>>>>>

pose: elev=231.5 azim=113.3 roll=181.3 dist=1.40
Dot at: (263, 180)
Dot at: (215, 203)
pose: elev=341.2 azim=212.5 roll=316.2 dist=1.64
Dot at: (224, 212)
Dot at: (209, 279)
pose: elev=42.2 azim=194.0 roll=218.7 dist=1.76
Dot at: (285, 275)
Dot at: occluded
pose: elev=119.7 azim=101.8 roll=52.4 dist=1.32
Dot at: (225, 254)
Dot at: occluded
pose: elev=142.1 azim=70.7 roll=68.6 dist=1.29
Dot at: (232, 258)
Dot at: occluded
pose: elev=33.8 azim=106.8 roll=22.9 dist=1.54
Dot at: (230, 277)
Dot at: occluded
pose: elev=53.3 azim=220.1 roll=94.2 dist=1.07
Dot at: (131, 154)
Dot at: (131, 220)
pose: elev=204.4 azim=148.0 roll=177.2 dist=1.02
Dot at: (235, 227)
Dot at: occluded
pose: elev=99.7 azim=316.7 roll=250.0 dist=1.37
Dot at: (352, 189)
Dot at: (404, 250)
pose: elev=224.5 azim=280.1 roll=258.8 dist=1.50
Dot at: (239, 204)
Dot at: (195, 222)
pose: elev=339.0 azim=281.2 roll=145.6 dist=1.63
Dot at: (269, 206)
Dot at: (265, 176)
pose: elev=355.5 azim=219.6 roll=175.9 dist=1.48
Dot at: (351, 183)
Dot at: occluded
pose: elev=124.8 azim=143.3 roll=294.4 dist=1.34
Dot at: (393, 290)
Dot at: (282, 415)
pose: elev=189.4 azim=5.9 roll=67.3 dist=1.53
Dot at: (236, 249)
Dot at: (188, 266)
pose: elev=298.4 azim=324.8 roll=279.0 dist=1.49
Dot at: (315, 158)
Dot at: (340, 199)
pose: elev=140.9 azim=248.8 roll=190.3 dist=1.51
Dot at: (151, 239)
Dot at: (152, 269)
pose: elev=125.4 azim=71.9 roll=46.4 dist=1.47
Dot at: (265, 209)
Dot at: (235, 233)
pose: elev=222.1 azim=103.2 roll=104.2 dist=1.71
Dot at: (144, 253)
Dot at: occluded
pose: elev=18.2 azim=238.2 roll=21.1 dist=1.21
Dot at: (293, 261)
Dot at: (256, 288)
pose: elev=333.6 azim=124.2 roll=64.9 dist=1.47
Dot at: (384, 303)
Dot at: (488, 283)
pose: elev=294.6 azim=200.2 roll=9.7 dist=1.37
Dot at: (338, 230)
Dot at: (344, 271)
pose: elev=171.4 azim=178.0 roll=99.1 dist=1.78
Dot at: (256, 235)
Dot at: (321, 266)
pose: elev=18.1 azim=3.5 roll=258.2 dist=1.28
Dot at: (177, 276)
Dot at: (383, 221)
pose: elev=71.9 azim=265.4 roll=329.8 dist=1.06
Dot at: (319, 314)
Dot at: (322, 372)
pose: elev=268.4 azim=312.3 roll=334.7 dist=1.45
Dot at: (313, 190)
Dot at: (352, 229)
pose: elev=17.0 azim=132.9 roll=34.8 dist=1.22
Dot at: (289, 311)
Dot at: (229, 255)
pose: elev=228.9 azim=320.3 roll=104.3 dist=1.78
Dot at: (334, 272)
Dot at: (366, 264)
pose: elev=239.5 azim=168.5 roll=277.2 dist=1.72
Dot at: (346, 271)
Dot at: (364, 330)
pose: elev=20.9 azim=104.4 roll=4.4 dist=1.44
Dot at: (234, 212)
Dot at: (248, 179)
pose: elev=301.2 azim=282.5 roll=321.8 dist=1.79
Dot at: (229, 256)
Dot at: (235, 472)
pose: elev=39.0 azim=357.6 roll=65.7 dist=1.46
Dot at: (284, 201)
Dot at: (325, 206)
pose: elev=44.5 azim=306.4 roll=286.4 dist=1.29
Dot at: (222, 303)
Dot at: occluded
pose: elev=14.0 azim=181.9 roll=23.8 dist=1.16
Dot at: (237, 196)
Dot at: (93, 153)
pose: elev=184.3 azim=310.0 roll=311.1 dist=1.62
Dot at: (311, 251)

<<<<<

* [WHAT IS ASKED]:
Rewrite the rows starting at the line containing "pose: elev=355.5 azim=219.6" and ending at the line containing "Dot at: (152, 269)", changing "roll" to "tilt" and leaving everything else unchanged.

* [TASK SOLUTION]:
pose: elev=355.5 azim=219.6 tilt=175.9 dist=1.48
Dot at: (351, 183)
Dot at: occluded
pose: elev=124.8 azim=143.3 tilt=294.4 dist=1.34
Dot at: (393, 290)
Dot at: (282, 415)
pose: elev=189.4 azim=5.9 tilt=67.3 dist=1.53
Dot at: (236, 249)
Dot at: (188, 266)
pose: elev=298.4 azim=324.8 tilt=279.0 dist=1.49
Dot at: (315, 158)
Dot at: (340, 199)
pose: elev=140.9 azim=248.8 tilt=190.3 dist=1.51
Dot at: (151, 239)
Dot at: (152, 269)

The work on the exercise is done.